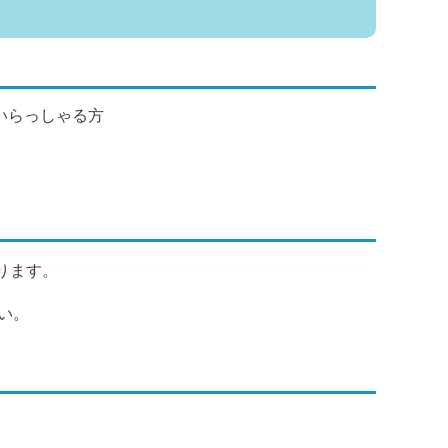
いらっしゃる方
ります。
い。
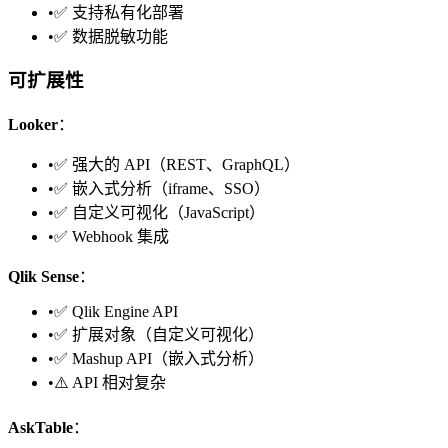
•
✅ 支持私有化部署
•
✅ 数据脱敏功能
可扩展性
Looker
：
•
✅ 强大的 API（REST、GraphQL）
•
✅ 嵌入式分析（iframe、SSO）
•
✅ 自定义可视化（JavaScript）
•
✅ Webhook 集成
Qlik Sense
：
•
✅ Qlik Engine API
•
✅ 扩展对象（自定义可视化）
•
✅ Mashup API（嵌入式分析）
•
⚠️ API 相对复杂
AskTable
：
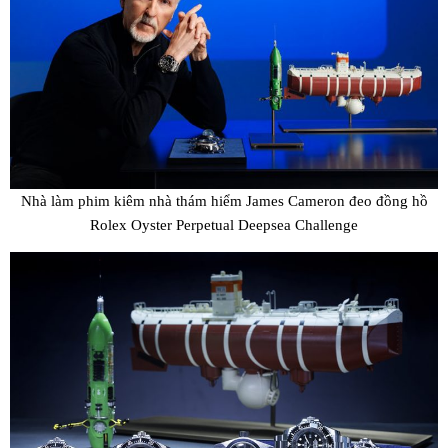
Nhà làm phim kiêm nhà thám hiểm James Cameron đeo đồng hồ
Rolex Oyster Perpetual Deepsea Challenge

•••••

**GOAL OF THE EXERCISE:**
Output the entries exactly as they appear, with no pictures included.

**WRITTEN ANSWER:**
いらっしゃる方
ります。
い。
•
✅ 支持私有化部署
•
✅ 数据脱敏功能
可扩展性
Looker
：
•
✅ 强大的 API（REST、GraphQL）
•
✅ 嵌入式分析（iframe、SSO）
•
✅ 自定义可视化（JavaScript）
•
✅ Webhook 集成
Qlik Sense
：
•
✅ Qlik Engine API
•
✅ 扩展对象（自定义可视化）
•
✅ Mashup API（嵌入式分析）
•
⚠️ API 相对复杂
AskTable
：
Nhà làm phim kiêm nhà thám hiểm James Cameron đeo đồng hồ
Rolex Oyster Perpetual Deepsea Challenge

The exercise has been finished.